In the book, humans are indeed a poor degenerate species from an alien and pozzie perspective. We’re full of irrational racial, xenophobic, and religious prejudices which inhibit trading. At the same time, we also have a huge wealth of culture, which the pozzies are more than happy to adopt, and we see this throughout the book.
Raymond the pozzie is basically a robotic Dick Tracy who frequently quotes Raymond Chandler. Achilles and Zorro, the murdered pozzies, mimic their namesakes, except they’re much better armed. Italian mob-bosses live forever in space, and Samurai armor is still apparently in fashion.
I really couldn’t stop laughing with this book, and I now want more.
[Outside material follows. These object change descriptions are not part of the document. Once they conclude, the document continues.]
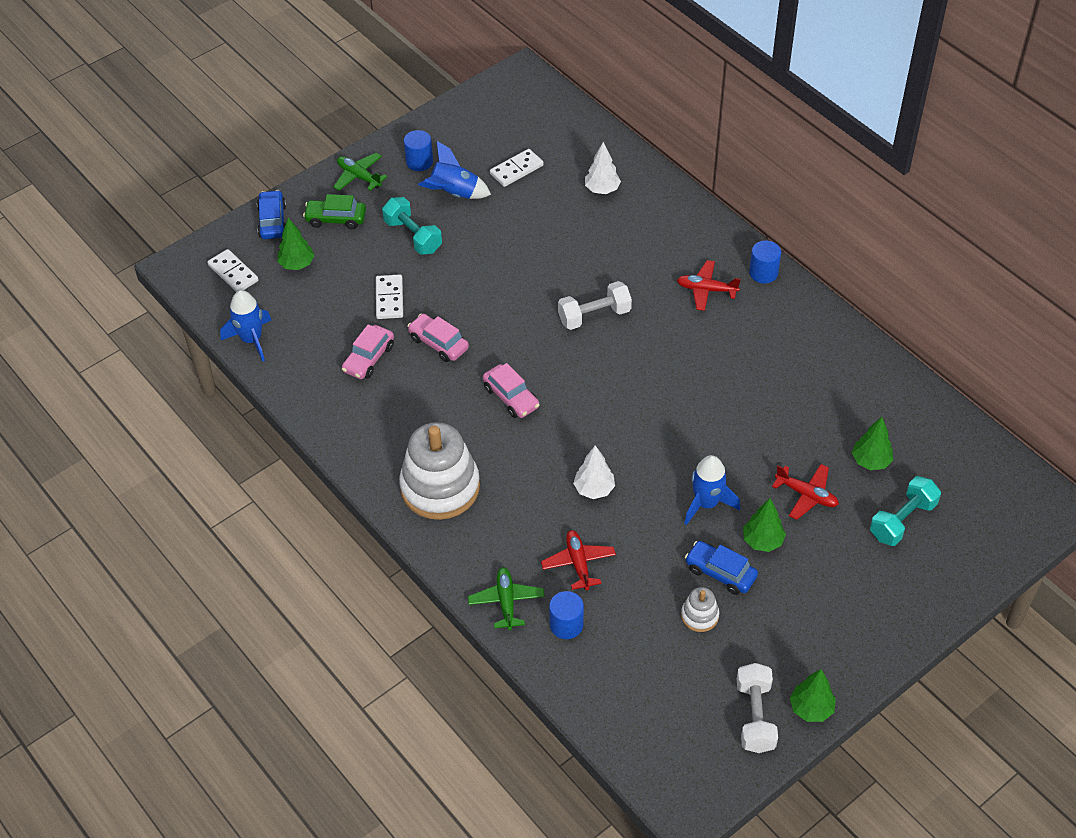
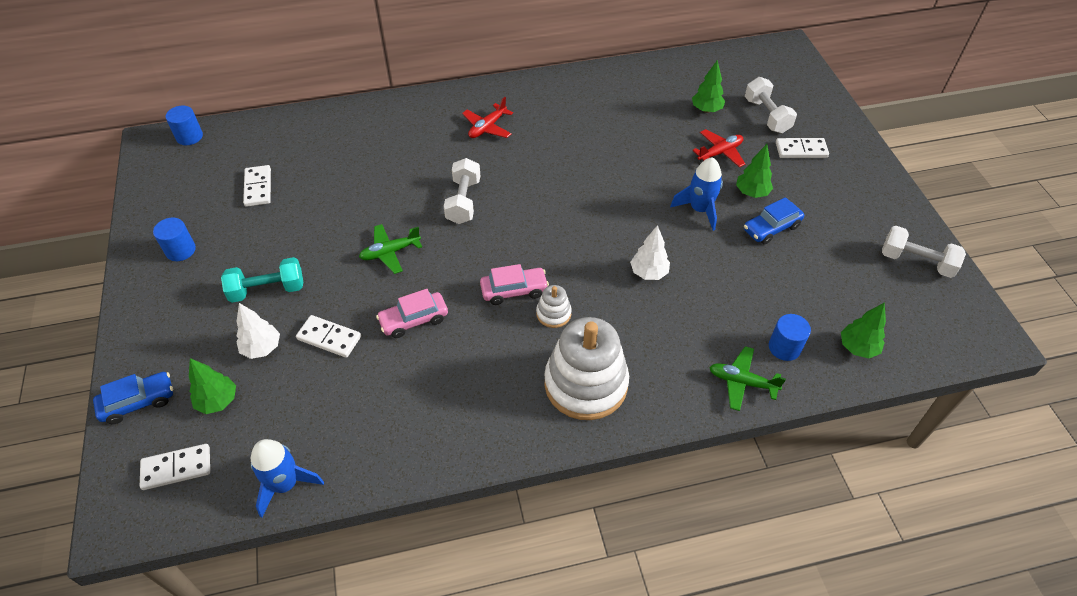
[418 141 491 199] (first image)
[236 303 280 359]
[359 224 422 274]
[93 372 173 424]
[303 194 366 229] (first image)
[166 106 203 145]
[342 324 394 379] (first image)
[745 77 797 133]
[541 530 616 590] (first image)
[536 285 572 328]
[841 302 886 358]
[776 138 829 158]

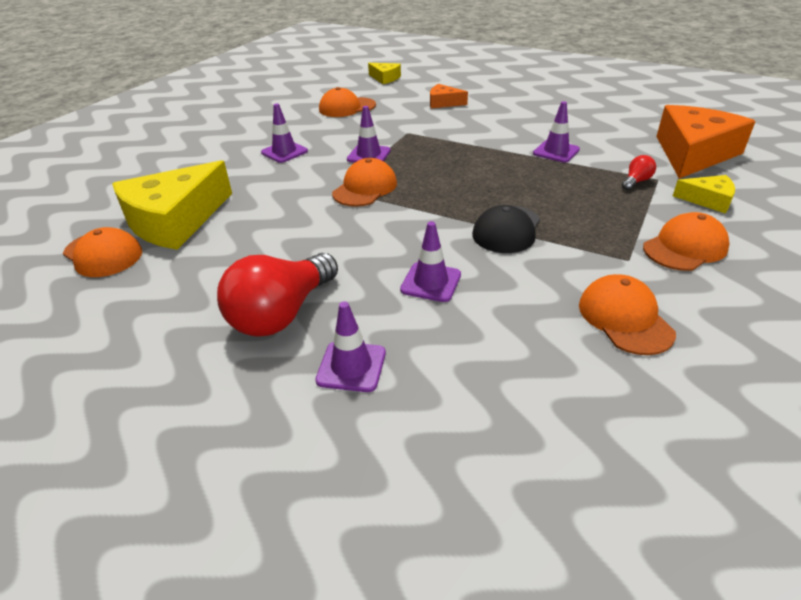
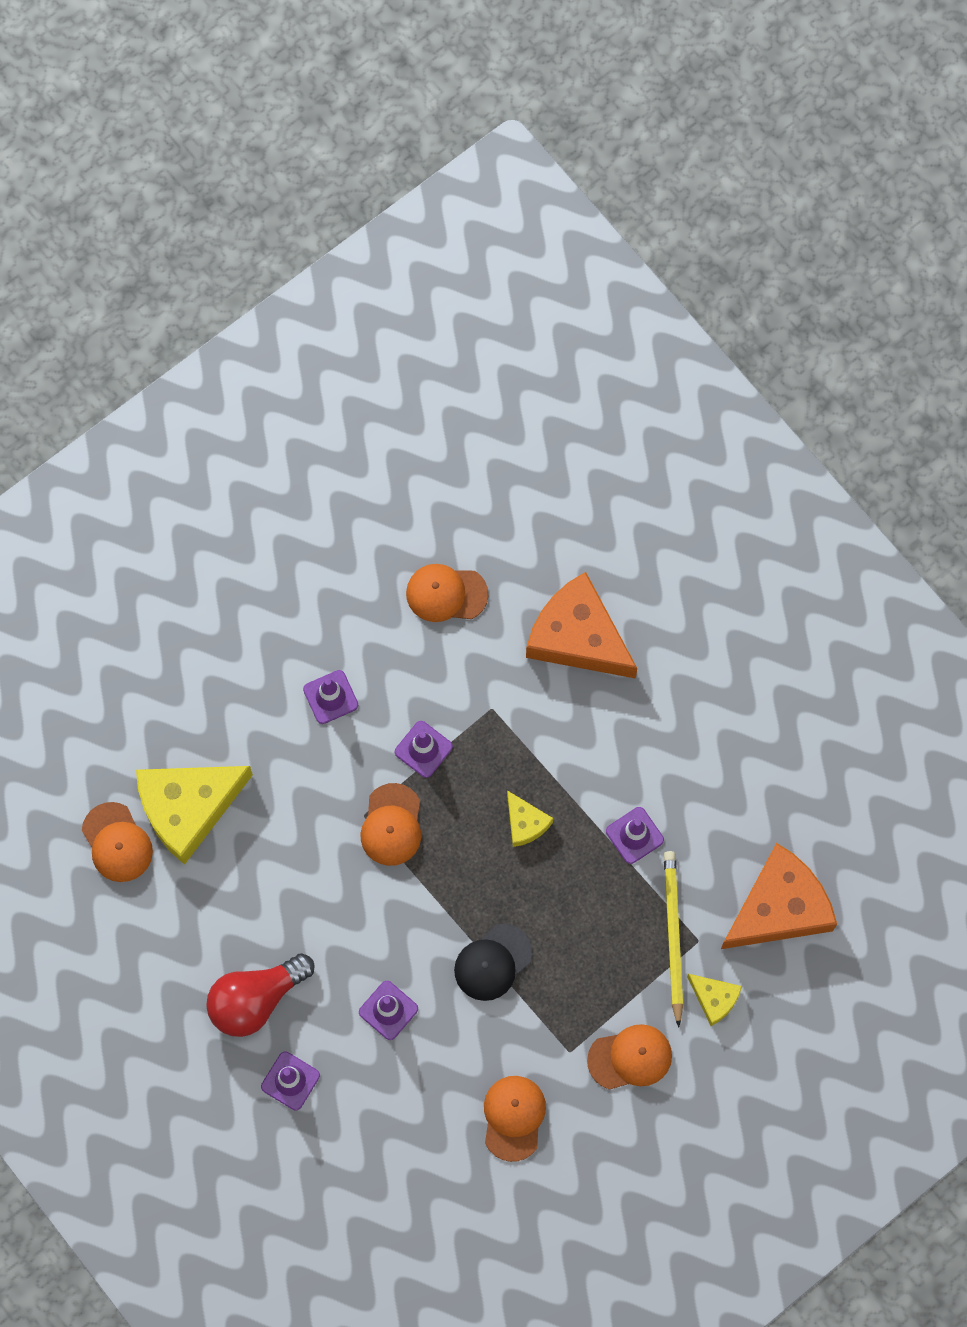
[507 790 554 847]
[526 572 637 679]
[664 851 683 1028]
[361 783 421 866]

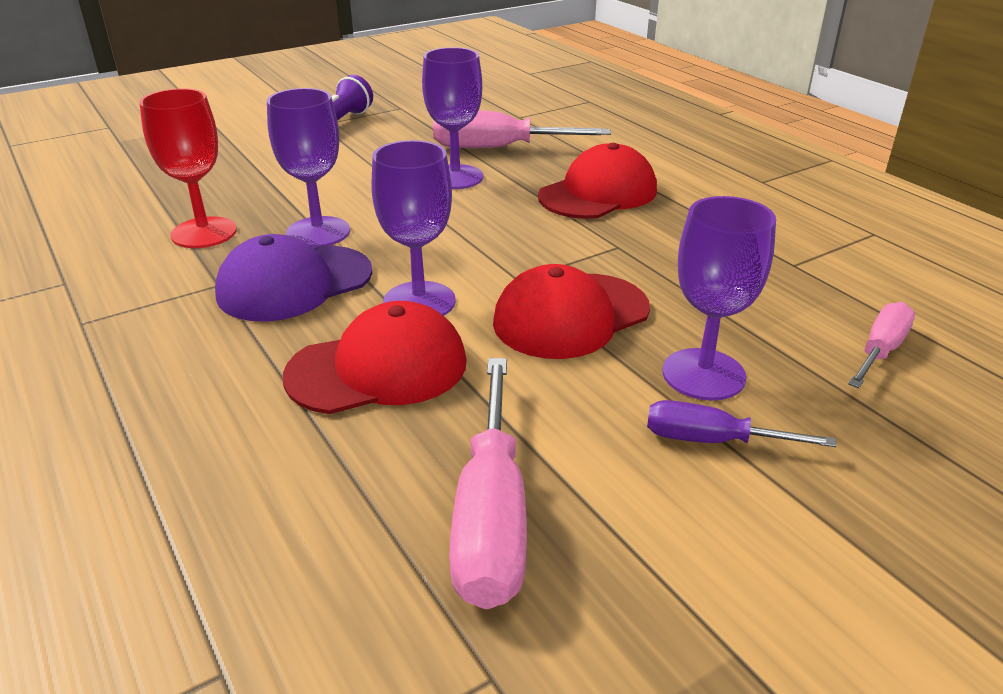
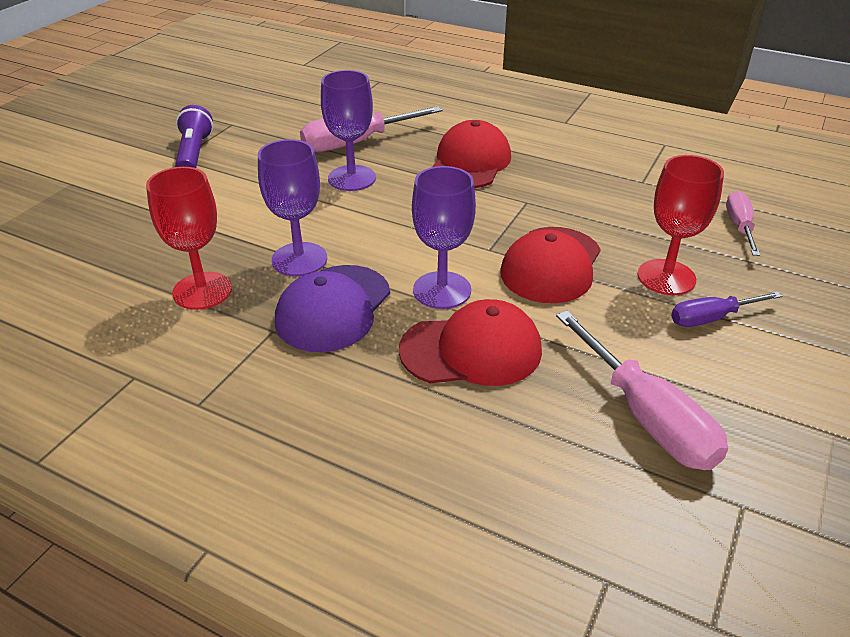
[638 155 724 295]
[399 299 542 386]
Fortunately Yoss is very prolific, and also someone I definitely want to meet (see bio below)
The Omer today is Kingship in grandeur, which more than works with our alien trading partners controlling our destiny from space. The book drives home the power of those who have overwhelming power, while also asking some very strong existentialist questions. These points are hammered home through the grandeur of space, the great emptiness to which we don’t have access, but contains so much. Humans are explorers though, and I trust that one day we’ll find a way to hopefully colonize another planet. Until then, long live our alien trading partners!
#begrand
About the Author and Translator
Born José Miguel Sánchez Gómez, Yoss assumed his pen name in 1988, when he won the Premio David in the science fiction category for Timshel. Together with his peculiar pseudonym, the author’s aesthetic of an impenitent rocker has allowed him to stand out among his fellow Cuban writers. Earning a degree in Biology in 1991, he went on to graduate from the first ever course on narrative techniques at the Onelio Jorge Cardoso Center of Literary Training, in the year 1999. Today, Yoss writes both realistic and science fiction works. Alongside these novels, the author produces essays, reviews, and compilations, and actively promotes the Cuban science fiction literary workshops Espiral and Espacio Abierto. His novels in English include A Planet for Rent, Super Extra Grande, Condomnauts, and Red Dust, all translated by David Frye.
When he isn’t translating, David Frye teaches Latin American culture and society at the University of Michigan. Translations include First New Chronicle and Good Government by Guaman Poma de Ayala (Peru, 1615); The Mangy Parrot by José Joaquín Fernández de Lizardi (Mexico, 1816), for which he received a National Endowment for the Arts Fellowship; Writing across Cultures: Narrative Transculturation in Latin America by Ángel Rama (Uruguay, 1982); and several Cuban and Spanish novels and poems.